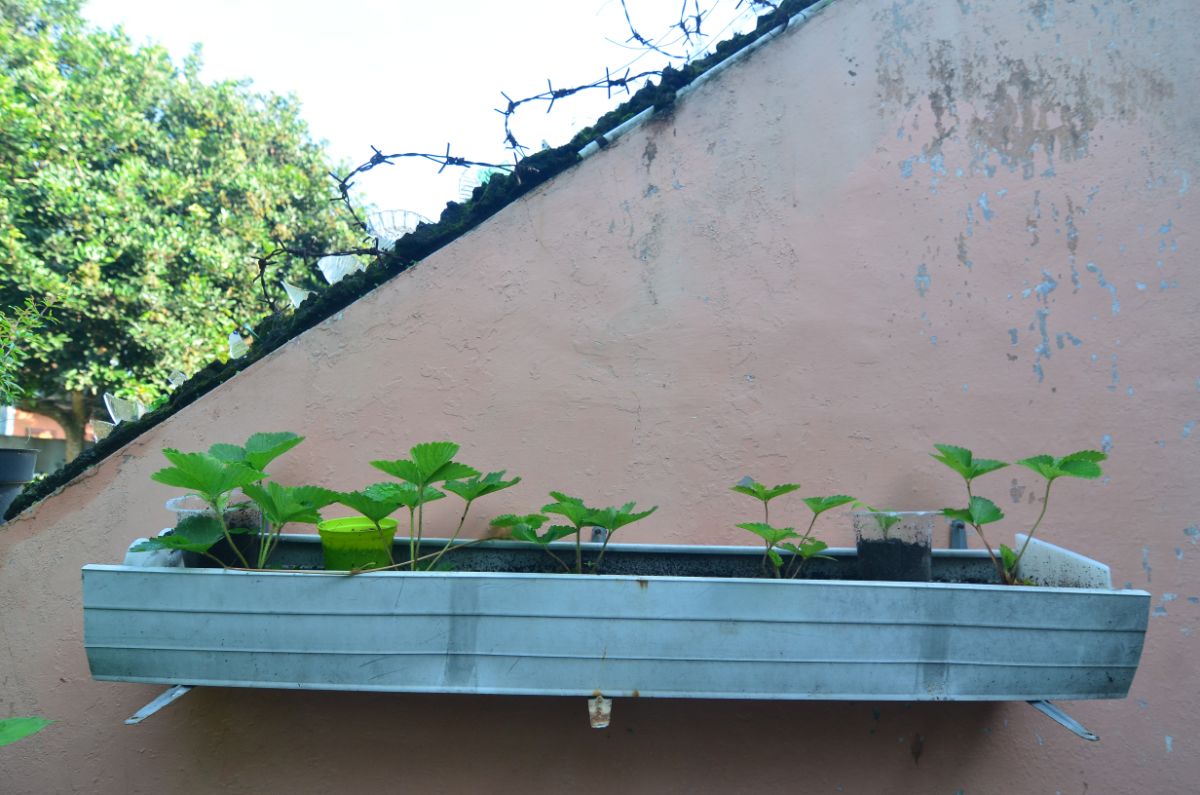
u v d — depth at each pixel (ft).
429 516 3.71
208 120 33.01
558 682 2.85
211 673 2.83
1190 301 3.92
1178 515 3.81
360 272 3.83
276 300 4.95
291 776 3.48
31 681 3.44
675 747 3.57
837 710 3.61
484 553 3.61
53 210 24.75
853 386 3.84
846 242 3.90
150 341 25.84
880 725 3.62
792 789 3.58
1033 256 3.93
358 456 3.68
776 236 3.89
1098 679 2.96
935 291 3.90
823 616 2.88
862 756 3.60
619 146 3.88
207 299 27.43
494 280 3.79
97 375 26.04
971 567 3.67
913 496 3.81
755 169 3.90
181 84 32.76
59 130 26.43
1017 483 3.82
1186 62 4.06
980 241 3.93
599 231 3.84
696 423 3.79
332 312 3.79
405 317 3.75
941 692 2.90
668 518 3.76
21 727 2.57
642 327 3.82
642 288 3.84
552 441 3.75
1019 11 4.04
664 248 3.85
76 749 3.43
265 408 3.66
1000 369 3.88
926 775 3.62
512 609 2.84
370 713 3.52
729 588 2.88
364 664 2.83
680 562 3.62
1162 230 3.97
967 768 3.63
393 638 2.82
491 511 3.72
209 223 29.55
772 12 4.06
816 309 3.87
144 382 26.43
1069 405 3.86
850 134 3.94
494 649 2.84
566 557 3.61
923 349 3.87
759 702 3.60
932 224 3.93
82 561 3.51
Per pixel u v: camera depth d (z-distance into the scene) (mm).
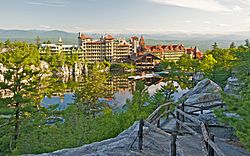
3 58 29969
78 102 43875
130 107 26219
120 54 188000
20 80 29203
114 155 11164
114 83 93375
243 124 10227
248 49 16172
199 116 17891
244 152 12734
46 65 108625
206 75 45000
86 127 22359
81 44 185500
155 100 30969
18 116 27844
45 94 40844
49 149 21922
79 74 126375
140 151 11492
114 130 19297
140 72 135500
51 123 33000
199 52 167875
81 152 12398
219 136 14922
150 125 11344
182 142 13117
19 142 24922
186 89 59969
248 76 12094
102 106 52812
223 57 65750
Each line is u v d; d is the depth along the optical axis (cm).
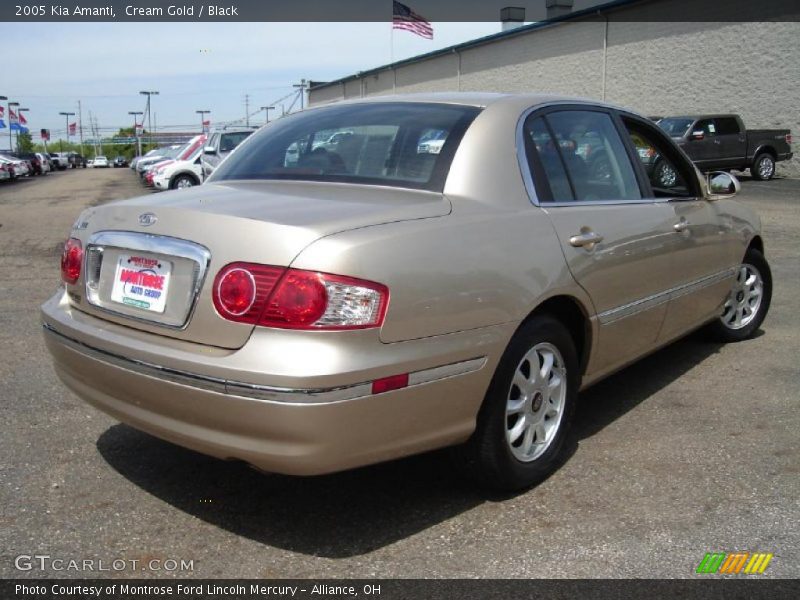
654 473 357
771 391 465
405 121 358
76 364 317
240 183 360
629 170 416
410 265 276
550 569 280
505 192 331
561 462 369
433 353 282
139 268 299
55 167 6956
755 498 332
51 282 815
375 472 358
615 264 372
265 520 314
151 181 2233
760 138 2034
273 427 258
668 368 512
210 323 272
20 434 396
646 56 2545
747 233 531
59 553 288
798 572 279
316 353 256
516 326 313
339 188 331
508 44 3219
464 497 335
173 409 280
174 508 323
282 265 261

-*-

■ **What the exercise asks**
At the line containing "59 130 26.43", begin reproducing the entries word for word, and continue through their last line. Leave out the pictures.

■ **Exercise response**
59 130 26.43
1017 483 3.82
1186 62 4.06
980 241 3.93
599 231 3.84
696 423 3.79
332 312 3.79
405 317 3.75
941 692 2.90
668 518 3.76
21 727 2.57
642 327 3.82
642 288 3.84
552 441 3.75
1019 11 4.04
664 248 3.85
76 749 3.43
265 408 3.66
1000 369 3.88
926 775 3.62
512 609 2.84
370 713 3.52
729 588 2.88
364 664 2.83
680 562 3.62
1162 230 3.97
967 768 3.63
393 638 2.82
491 511 3.72
209 223 29.55
772 12 4.06
816 309 3.87
144 382 26.43
1069 405 3.86
850 134 3.94
494 649 2.84
566 557 3.61
923 349 3.87
759 702 3.60
932 224 3.93
82 561 3.51
Per pixel u v: camera depth d (z-distance into the scene) (mm).
3 58 29969
78 102 43875
130 107 26219
120 54 188000
20 80 29203
114 155 11164
114 83 93375
243 124 10227
248 49 16172
199 116 17891
244 152 12734
46 65 108625
206 75 45000
86 127 22359
81 44 185500
155 100 30969
18 116 27844
45 94 40844
49 149 21922
79 74 126375
140 151 11492
114 130 19297
140 72 135500
51 123 33000
199 52 167875
81 152 12398
219 136 14922
150 125 11344
182 142 13117
19 142 24922
186 89 59969
248 76 12094
102 106 52812
223 57 65750
Each line is u v d; d is the depth along the optical axis (cm).
654 473 357
771 391 465
405 121 358
76 364 317
240 183 360
629 170 416
410 265 276
550 569 280
505 192 331
561 462 369
433 353 282
139 268 299
55 167 6956
755 498 332
51 282 815
375 472 358
615 264 372
265 520 314
151 181 2233
760 138 2034
273 427 258
668 368 512
210 323 272
20 434 396
646 56 2545
747 233 531
59 553 288
798 572 279
316 353 256
516 326 313
339 188 331
508 44 3219
464 497 335
173 409 280
174 508 323
282 265 261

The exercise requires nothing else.